Technology—especially social media—plays a crucial role in Eddington, wherein every character spends much of their lives reacting to the society in their pocket. Joe is no different. As he does his daily rounds, he brings the world as he sees it with him. He sees COVID numbers on his phone, but that’s a “there” problem. There is no COVID in Eddington, so he bravely defends a maskless old man from grocers following the mask mandate, getting a selfie for his troubles. Joe has bigger issues, though, like his rival Ted Garcia (Pedro Pascal), the slimy liberal mayor whose smarmy sheen belies his connections to Solidgoldmagikarp. Offering a slicker and more optimistic version of a public official, Ted welcomes the data center as the cornerstone of his campaign to bring Eddington into the future. However, he’s compromised too, prioritizing the water-guzzling Solidgoldmagikarp’s investment over the concerns of citizens, city council members, and nearby Native American reservations whose land the data center will inevitably encroach upon.

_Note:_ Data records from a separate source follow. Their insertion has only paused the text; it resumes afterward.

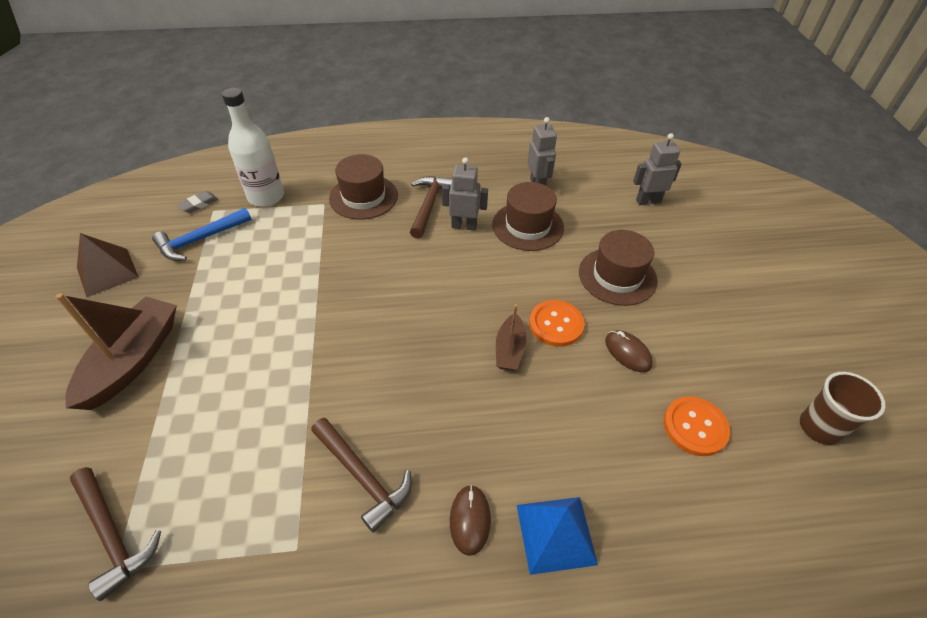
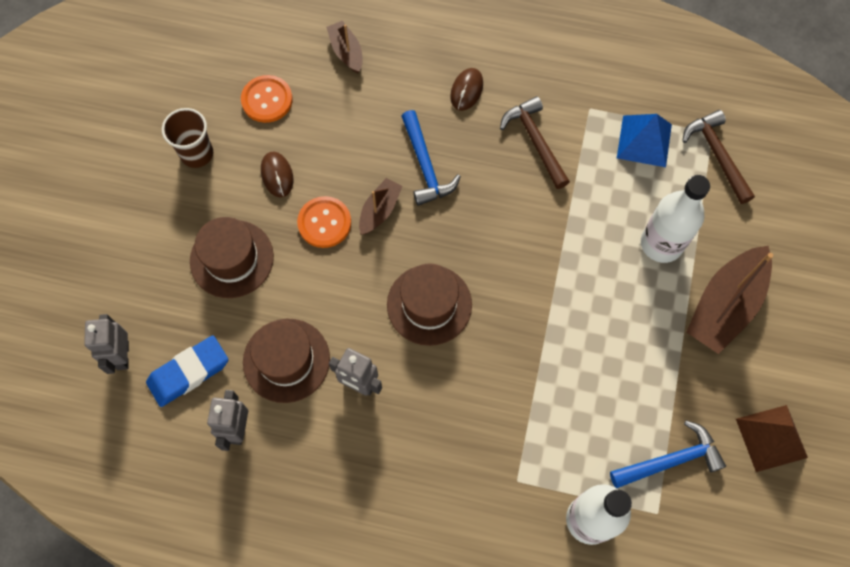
camera: 160 degrees left, 20 degrees up
grey eraser [177,191,218,213] -> none
brown hat [329,154,398,220] -> brown hat moved to [387,264,472,346]
brown hammer [410,176,452,239] -> none
blue pyramid [517,497,598,575] -> blue pyramid moved to [617,114,672,167]
grey robot [633,133,682,205] -> grey robot turned 75 degrees clockwise [84,314,129,374]
brown cup [800,372,886,445] -> brown cup moved to [162,108,213,168]
none -> blue eraser [146,335,228,407]
none -> brown boat [326,21,363,73]
none -> blue hammer [401,110,461,206]
none -> white bottle [641,175,710,263]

Even though he can’t see it clearly, this data center sums up Joe’s problem: He believes there’s a bubble around his town, even though it’s more of a reality distortion field. Joe can’t see that, like COVID, Big Tech is already a “here” problem. Echo chambers drive the townspeople, each their own main character in a quest to find the bastards who did this to them. Joe’s bedridden wife, Louise (Emma Stone), falls in with a QAnon-adjacent cult leader (Austin Butler), who assures her that her “pain is not a coincidence.” Joe’s mother-in-law, Dawn (Dierdre O’Connell), starts every day printing out the latest “Plandemic” research to guide Louise further down the rabbit hole. Around town, the resident activist Sarah (Amélie Hoeferle) launches a Black Lives Matter protest over the murder of George Floyd, while yelling at the town’s Black deputy Michael (Micheal Ward) to get off the fence and join her side. In each case, these people are reacting to and repeating algorithmically curated ideas that only they seem to understand and are intensely loyal to. These ideas are all seeds planted by their feeds.

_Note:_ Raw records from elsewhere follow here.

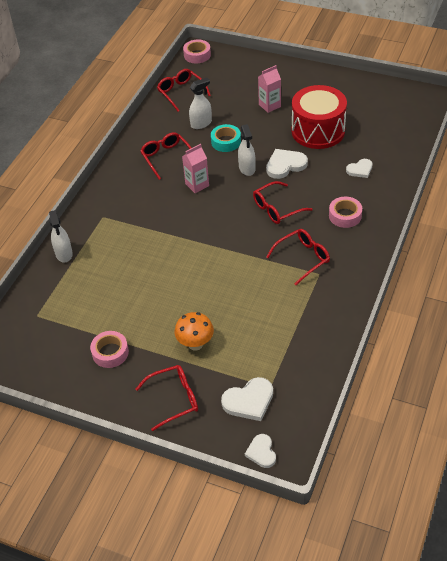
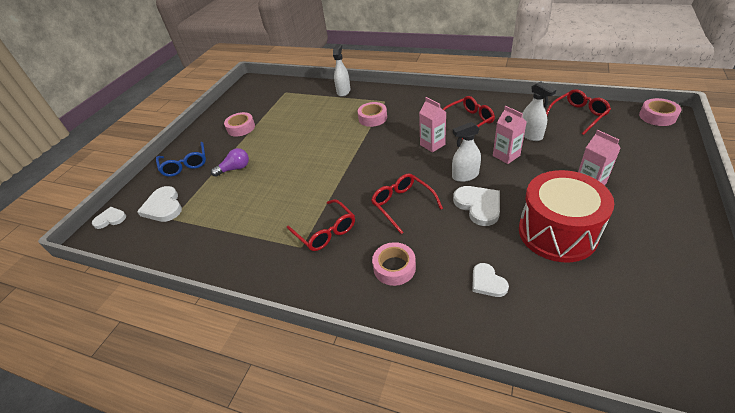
camera: 90 degrees right, 5 degrees down
white spray bottle [49,210,73,263] -> white spray bottle turned 120 degrees clockwise [333,44,350,97]
red glasses [136,365,198,431] -> blue glasses [156,142,206,177]
orange mushroom [174,312,214,350] -> purple light bulb [211,148,249,177]
turquoise tape [211,124,241,152] -> pink carton [493,106,527,164]
none -> pink tape [357,102,387,127]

As the townspeople’s respective timelines manifest in the streets, so does Joe’s brain fog, brought on by a bout with COVID he’s desperate to ignore, and the sheriff begins confirming everyone’s biases. After trying one final time to show his dominance over Ted—and receiving a few slaps in the face for his trouble—Joe snipes Ted and his son (Matt Gomez Hidaka). But a few moves into pinning the murder on Michael, a private jet full of outside agitators, presumably paid for by Solidgoldmagickarp, descends on the town. Posing as the antifa bogeyman of Joe’s Newsmax nightmares, the insurgents stage a violent Western standoff between Michael, Deputy Guy (Luke Grimes), Joe, and newly woke local teen Brian (Cameron Mann). It all ends up with a knife in Joe’s head, and Brian going full first-person shooter on his assailant. The result catapults the politically flexible Brian to Kyle Rittenhouse-esque fame, and leaves Joe as the permanently disabled mayor of Eddington.

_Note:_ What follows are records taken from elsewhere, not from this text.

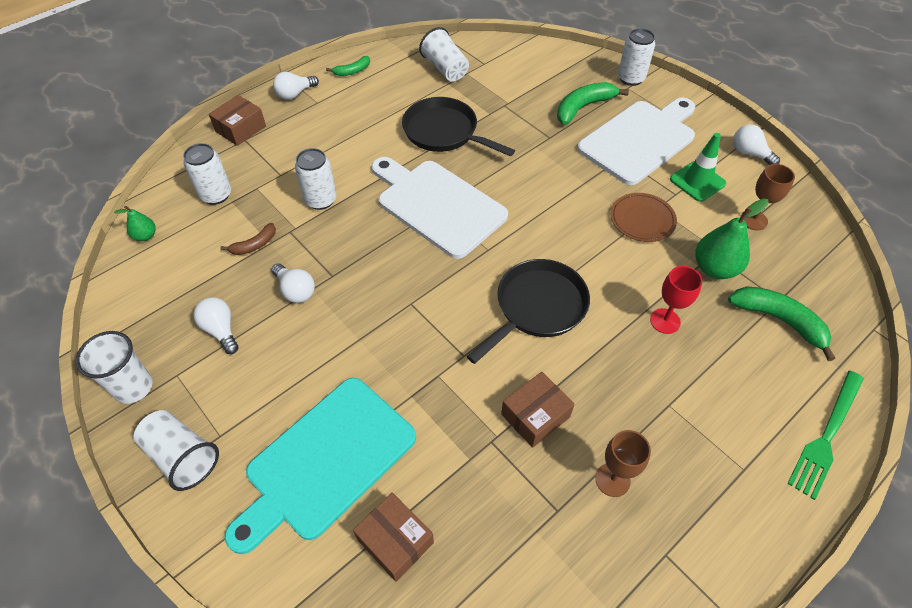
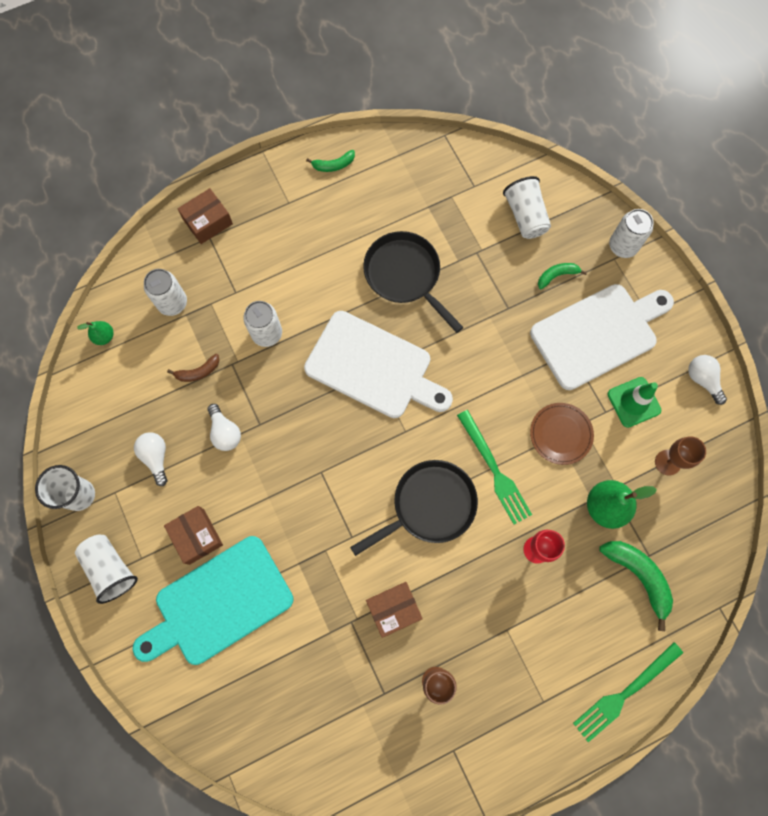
camera: 15 degrees right, 20 degrees up
white light bulb [273,72,319,100] -> none
brown box [353,492,434,582] -> brown box moved to [164,506,223,565]
white cutting board [372,157,508,259] -> white cutting board turned 150 degrees clockwise [304,311,453,418]
white cup [419,27,469,82] -> white cup moved to [503,176,551,239]
green banana [557,82,629,125] -> green banana [538,263,587,289], size x0.57
none -> green fork [457,410,532,524]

And what’s better for Solidgoldmagikarp than a mayor who can’t speak or move? The town successfully divided and outraged, the tech company can now cut the ribbon on its server farm and manipulate the community further, feeding off their data and poisoning their environment. All the blood spilled in Eddington can be traced back to the individual timelines of the perpetrators, which shelter them from the realities of their neighbors. Big Tech is more than happy to fill the vacuum. Aster ends his film with a reflection of the opening shot. Replacing the town, which stood center frame earlier, is Solidgoldmagikarp’s shining desert data farm, calmly humming away and polluting Eddington physically and mentally.